### The task
Over all lines in the data below, count those holding "input" and give only the result.

****************

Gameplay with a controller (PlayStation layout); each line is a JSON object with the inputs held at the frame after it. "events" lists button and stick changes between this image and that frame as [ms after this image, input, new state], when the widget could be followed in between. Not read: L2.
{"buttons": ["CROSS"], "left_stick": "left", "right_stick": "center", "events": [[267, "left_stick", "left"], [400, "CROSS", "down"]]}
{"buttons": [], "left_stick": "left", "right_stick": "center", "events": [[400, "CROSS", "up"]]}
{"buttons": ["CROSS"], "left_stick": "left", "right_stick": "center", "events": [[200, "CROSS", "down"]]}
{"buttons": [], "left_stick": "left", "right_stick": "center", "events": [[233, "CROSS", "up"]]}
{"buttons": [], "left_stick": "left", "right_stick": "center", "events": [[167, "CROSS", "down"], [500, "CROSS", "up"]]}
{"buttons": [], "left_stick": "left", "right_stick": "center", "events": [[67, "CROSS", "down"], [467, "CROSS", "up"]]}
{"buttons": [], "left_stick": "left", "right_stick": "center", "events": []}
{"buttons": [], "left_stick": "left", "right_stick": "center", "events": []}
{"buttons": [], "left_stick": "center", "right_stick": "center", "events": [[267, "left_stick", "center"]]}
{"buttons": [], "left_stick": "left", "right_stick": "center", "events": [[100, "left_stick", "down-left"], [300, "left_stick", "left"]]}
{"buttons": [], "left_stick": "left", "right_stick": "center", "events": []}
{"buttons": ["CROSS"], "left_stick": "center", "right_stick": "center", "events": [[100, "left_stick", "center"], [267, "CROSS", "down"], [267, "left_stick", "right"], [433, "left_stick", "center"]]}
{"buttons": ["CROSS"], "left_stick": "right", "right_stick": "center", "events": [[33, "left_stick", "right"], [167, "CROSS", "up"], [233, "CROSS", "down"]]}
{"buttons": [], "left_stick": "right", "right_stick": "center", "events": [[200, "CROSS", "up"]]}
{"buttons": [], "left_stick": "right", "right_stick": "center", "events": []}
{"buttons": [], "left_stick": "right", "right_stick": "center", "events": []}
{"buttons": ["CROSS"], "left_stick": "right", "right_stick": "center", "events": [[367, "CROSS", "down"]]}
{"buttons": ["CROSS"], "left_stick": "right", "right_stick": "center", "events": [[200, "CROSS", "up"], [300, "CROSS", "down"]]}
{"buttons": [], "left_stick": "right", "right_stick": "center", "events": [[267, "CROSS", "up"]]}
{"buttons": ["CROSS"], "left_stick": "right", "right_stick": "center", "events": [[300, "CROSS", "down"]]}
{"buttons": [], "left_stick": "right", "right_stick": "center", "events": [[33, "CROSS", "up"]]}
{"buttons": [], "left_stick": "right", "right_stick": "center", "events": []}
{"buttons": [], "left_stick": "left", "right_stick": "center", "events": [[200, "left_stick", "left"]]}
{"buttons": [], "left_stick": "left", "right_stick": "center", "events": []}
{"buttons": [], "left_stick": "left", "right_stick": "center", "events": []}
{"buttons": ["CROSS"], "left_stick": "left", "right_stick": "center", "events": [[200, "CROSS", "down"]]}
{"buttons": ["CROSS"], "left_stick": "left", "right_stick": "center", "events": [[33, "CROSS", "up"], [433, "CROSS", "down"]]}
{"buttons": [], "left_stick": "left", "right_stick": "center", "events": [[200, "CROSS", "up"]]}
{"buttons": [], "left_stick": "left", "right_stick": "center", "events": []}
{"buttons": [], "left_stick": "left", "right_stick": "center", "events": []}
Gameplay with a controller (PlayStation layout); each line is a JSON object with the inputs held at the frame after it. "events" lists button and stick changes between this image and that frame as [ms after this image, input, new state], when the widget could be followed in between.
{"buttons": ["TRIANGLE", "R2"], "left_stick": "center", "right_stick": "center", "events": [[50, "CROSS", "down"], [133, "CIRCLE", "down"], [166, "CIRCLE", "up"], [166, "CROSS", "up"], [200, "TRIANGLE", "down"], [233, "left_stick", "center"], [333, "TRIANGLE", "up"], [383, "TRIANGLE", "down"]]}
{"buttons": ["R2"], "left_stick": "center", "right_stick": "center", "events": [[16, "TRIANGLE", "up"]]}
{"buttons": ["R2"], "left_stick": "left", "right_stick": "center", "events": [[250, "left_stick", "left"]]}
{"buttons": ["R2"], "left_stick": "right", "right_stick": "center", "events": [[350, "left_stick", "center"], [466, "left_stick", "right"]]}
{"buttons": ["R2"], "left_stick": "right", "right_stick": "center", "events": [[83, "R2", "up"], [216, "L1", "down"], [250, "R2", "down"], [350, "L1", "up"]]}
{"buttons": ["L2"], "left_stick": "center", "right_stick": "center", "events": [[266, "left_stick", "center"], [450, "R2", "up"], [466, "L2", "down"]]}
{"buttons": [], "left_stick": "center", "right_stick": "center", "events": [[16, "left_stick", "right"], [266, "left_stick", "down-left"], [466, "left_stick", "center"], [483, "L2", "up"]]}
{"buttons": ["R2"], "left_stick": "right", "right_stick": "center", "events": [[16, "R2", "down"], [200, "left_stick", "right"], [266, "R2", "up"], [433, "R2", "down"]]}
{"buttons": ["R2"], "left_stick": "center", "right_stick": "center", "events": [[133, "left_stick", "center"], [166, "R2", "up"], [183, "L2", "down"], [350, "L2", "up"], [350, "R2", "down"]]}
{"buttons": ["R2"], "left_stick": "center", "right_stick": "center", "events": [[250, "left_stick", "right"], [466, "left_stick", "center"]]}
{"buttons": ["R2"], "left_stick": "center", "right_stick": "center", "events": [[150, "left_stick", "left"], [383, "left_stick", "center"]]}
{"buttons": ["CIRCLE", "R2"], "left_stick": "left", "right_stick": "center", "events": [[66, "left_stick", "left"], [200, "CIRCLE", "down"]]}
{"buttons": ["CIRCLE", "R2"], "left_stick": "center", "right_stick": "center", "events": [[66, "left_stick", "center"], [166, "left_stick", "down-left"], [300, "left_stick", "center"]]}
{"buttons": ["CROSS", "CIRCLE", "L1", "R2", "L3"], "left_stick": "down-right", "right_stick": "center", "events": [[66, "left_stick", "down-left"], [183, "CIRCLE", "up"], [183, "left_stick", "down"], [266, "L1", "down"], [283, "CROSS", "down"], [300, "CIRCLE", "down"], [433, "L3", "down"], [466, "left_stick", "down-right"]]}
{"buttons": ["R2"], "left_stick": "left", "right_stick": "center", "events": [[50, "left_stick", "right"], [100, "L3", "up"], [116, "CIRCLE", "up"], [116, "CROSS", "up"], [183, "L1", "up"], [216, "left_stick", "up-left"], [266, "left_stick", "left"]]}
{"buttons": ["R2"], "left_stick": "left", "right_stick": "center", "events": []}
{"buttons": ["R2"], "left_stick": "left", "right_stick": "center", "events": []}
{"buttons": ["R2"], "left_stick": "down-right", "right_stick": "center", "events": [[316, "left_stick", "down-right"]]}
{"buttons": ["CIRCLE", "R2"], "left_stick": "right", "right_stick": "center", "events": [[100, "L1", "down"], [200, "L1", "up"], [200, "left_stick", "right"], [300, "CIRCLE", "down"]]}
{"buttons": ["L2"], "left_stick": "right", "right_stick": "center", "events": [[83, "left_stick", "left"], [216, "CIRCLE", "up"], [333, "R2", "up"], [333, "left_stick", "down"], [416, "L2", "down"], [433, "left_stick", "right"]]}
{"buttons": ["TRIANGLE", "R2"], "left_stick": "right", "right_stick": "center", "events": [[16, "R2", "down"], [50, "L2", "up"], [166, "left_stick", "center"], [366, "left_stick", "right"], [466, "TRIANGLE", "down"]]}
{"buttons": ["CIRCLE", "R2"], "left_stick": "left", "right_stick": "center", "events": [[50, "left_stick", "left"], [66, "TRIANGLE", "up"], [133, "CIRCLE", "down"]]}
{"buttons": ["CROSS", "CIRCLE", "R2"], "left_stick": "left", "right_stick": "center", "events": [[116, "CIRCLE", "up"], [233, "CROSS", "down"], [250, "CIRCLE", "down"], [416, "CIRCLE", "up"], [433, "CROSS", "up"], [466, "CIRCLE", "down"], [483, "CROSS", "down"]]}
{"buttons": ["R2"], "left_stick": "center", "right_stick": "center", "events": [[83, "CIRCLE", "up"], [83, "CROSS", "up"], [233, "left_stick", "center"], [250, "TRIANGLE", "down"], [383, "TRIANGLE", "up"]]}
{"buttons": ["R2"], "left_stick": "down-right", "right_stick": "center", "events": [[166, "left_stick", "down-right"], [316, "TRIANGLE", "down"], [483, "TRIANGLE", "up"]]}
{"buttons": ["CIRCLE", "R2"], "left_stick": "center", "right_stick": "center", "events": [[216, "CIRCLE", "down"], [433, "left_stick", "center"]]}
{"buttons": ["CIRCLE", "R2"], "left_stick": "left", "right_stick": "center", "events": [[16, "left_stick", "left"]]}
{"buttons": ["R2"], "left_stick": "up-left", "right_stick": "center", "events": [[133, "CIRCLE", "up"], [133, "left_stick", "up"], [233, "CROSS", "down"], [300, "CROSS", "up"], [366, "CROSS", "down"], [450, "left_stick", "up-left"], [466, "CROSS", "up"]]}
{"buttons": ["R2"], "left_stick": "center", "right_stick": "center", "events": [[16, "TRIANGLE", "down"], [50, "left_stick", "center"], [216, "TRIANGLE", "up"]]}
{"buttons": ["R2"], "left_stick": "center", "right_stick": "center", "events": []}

****************

### Answer to the exercise
2